- _What you will do_
A faithful copy of every entry, with the pictures removed, is what is needed here.

* * * * *

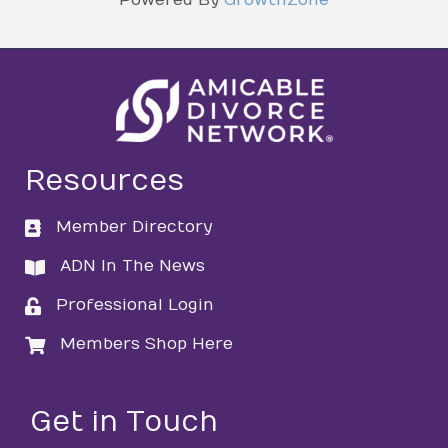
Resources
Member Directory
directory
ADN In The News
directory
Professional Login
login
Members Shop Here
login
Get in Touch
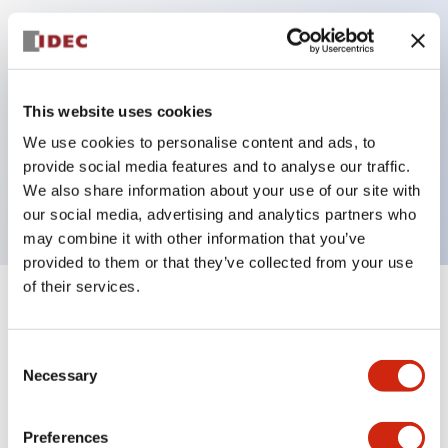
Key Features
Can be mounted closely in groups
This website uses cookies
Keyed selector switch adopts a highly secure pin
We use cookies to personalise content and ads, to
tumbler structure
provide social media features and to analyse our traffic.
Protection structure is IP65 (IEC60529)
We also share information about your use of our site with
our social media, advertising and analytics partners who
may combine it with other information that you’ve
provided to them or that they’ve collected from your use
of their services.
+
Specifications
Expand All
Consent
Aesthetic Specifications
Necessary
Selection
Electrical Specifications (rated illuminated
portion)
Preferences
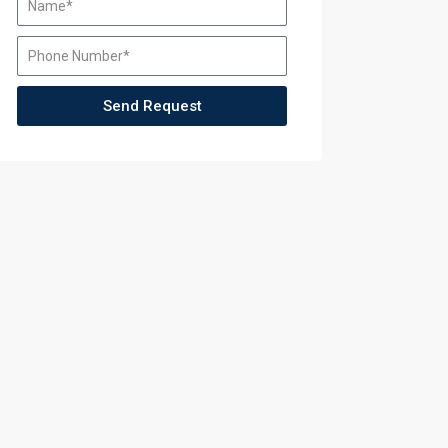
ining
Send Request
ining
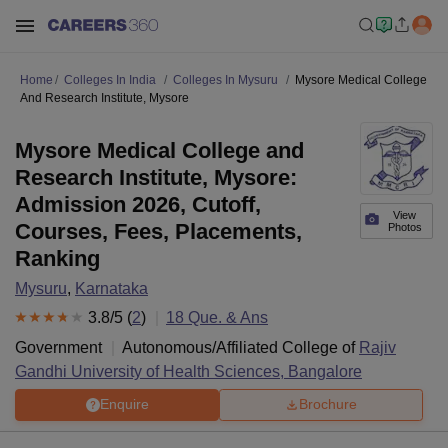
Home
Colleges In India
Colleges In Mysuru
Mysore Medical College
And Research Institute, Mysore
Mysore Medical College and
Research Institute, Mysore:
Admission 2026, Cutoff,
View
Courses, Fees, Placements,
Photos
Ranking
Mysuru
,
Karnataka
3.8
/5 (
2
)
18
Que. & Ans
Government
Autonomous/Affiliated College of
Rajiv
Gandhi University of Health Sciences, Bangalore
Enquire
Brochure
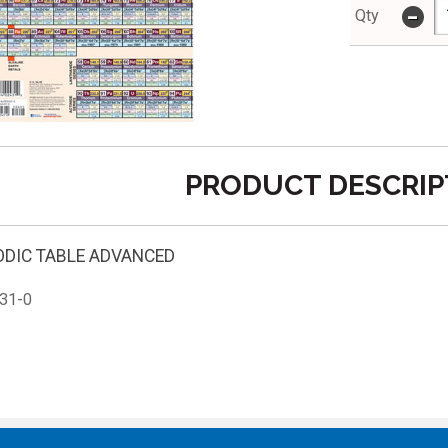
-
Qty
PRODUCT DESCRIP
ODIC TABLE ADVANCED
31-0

* * * * *

- _Task answer_
Resources
Member Directory
directory
ADN In The News
directory
Professional Login
login
Members Shop Here
login
Get in Touch
Key Features
Can be mounted closely in groups
This website uses cookies
Keyed selector switch adopts a highly secure pin
We use cookies to personalise content and ads, to
tumbler structure
provide social media features and to analyse our traffic.
Protection structure is IP65 (IEC60529)
We also share information about your use of our site with
our social media, advertising and analytics partners who
may combine it with other information that you’ve
provided to them or that they’ve collected from your use
of their services.
+
Specifications
Expand All
Consent
Aesthetic Specifications
Necessary
Selection
Electrical Specifications (rated illuminated
portion)
Preferences
ining
Send Request
ining
Home
Colleges In India
Colleges In Mysuru
Mysore Medical College
And Research Institute, Mysore
Mysore Medical College and
Research Institute, Mysore:
Admission 2026, Cutoff,
View
Courses, Fees, Placements,
Photos
Ranking
Mysuru
,
Karnataka
3.8
/5 (
2
)
18
Que. & Ans
Government
Autonomous/Affiliated College of
Rajiv
Gandhi University of Health Sciences, Bangalore
Enquire
Brochure
-
Qty
PRODUCT DESCRIP
ODIC TABLE ADVANCED
31-0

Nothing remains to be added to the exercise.